And by ultra-cool stars I don’t mean the famous person-kind. I mean little itty-bitty stars. Stars so small that if they were any smaller, they wouldn’t be stars, they’d occupy a vague area between brown-dwarf object and super-jovian gas giant. But TRAPPIST-1 is just barely above the necessary mass to fuse hydrogen and that makes it a full-fledged star, albeit a very dim, very red one. But it’s not alone out there, 39 light-years away:
This exoplanet system is called TRAPPIST-1, named for The Transiting Planets and Planetesimals Small Telescope (TRAPPIST) in Chile. In May 2016, researchers using TRAPPIST announced they had discovered three planets in the system. Assisted by several ground-based telescopes, including the European Southern Observatory's Very Large Telescope, Spitzer confirmed the existence of two of these planets and discovered five additional ones, increasing the number of known planets in the system to seven.
Seven planets around one little star, all probably terrestrial, and three are in the Goldilock’s Zone where liquid water could exist on their surfaces. Little stars like this make up about 15 percent of the observable objects near our sun and likely constitute a similar fraction in much of our galaxy. If lumped in with traditional red-dwarves like Proxima Centauri, they probably make up the majority of stars in the universe, and they can theoretically live upward of a trillion years. We strongly suspect Prox B has a terrestrial world in its habitable zone, now we have several more around an even smaller star. It may turn out that planets with oceans and life whirling around tiny dwarf stars are the rule, and planets like ours bathed in the light of a much larger, yellow-white suns might be the exception.

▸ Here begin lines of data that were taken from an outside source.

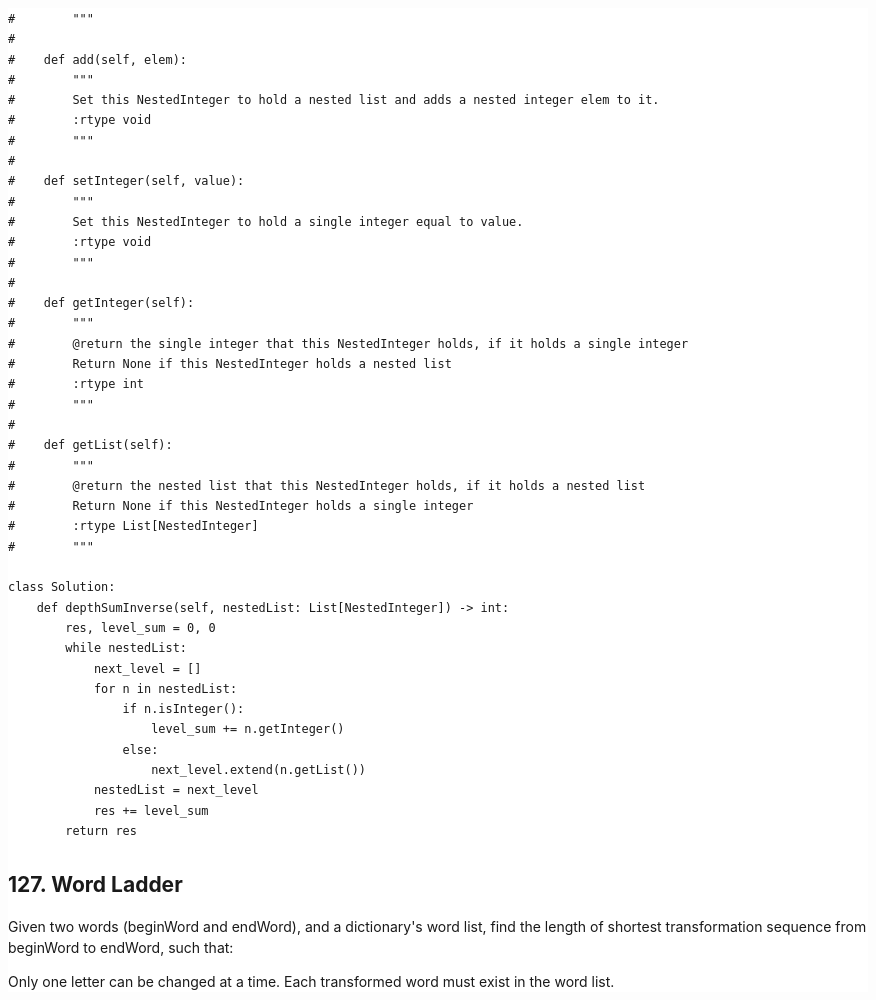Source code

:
```
#        """
#
#    def add(self, elem):
#        """
#        Set this NestedInteger to hold a nested list and adds a nested integer elem to it.
#        :rtype void
#        """
#
#    def setInteger(self, value):
#        """
#        Set this NestedInteger to hold a single integer equal to value.
#        :rtype void
#        """
#
#    def getInteger(self):
#        """
#        @return the single integer that this NestedInteger holds, if it holds a single integer
#        Return None if this NestedInteger holds a nested list
#        :rtype int
#        """
#
#    def getList(self):
#        """
#        @return the nested list that this NestedInteger holds, if it holds a nested list
#        Return None if this NestedInteger holds a single integer
#        :rtype List[NestedInteger]
#        """

class Solution:
    def depthSumInverse(self, nestedList: List[NestedInteger]) -> int:
        res, level_sum = 0, 0
        while nestedList:
            next_level = []
            for n in nestedList:
                if n.isInteger():
                    level_sum += n.getInteger()
                else:
                    next_level.extend(n.getList())
            nestedList = next_level
            res += level_sum
        return res
```

## 127. Word Ladder

Given two words (beginWord and endWord), and a dictionary's word list, find the length of shortest transformation sequence from beginWord to endWord, such that:

Only one letter can be changed at a time.
Each transformed word must exist in the word list.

- Thank whatever deities you wish that not all billionaires are anti-science freaks. I was glad to see Elon Musk has, reportedly anyway, read and greatly valued Merchants of Doubt, by Erik M. Conway and Naomi Oreskes, which was favorably reviewed here on Daily Kos.
- OK, this isn’t science per se, but it needs to be said about one big difference between the 2009 tea party ruckus and the 2017 town-hall season. The tea partiers were yelling about made-up delusions. No one was going to pull the plug on Grandma, there was no government takeover of health care, there were no FEMA reeducation camps. Many of the people at town-halls today are terrified of losing their health care because they really will suffer and die if it is taken away.
- Let this be an anecdotal warning: I got sick right after I got a flu shot. If I didn’t have all that skeptical, objective training and known a little bit about how flu vaccines are made, it would have been real, real easy to blame the shot. It turned out to just be a garden-variety cold.
- You go, science!
The March for Science today announced its first round of partner organizations, including many leading scientific, academic, and educational institutions, among them, Earth Day Network (EDN), which will co-organize the national March for Science rally and teach-in in Washington, D.C. on Earth Day, Saturday, April 22.